Render all the material as a two-column CSV headed instruction and answer. Put each instruction-and-answer pair on its own row, with both fields in double quotes and line breaks replaced by spaces.

-------- Dataset extract

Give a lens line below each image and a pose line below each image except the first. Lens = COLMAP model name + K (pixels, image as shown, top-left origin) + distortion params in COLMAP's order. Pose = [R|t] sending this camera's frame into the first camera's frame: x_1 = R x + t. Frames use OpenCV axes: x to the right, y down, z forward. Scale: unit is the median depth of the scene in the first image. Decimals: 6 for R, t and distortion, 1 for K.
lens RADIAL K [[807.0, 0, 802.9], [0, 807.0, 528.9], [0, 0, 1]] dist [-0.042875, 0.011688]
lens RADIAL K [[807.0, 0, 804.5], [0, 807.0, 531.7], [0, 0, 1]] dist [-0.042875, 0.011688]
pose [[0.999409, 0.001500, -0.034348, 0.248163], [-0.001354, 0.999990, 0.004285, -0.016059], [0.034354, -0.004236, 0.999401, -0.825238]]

----------------

→ Response below:
instruction,answer
"Give a lens line below each image and a pose line below each image except the first. Lens = COLMAP model name + K (pixels, image as shown, top-left origin) + distortion params in COLMAP's order. Pose = [R|t] sending this camera's frame into the first camera's frame: x_1 = R x + t. Frames use OpenCV axes: x to the right, y down, z forward. Scale: unit is the median depth of the scene in the first image. Decimals: 6 for R, t and distortion, 1 for K.","lens RADIAL K [[807.0, 0, 802.9], [0, 807.0, 528.9], [0, 0, 1]] dist [-0.042875, 0.011688] lens RADIAL K [[807.0, 0, 804.5], [0, 807.0, 531.7], [0, 0, 1]] dist [-0.042875, 0.011688] pose [[0.999409, 0.001500, -0.034348, 0.248163], [-0.001354, 0.999990, 0.004285, -0.016059], [0.034354, -0.004236, 0.999401, -0.825238]]"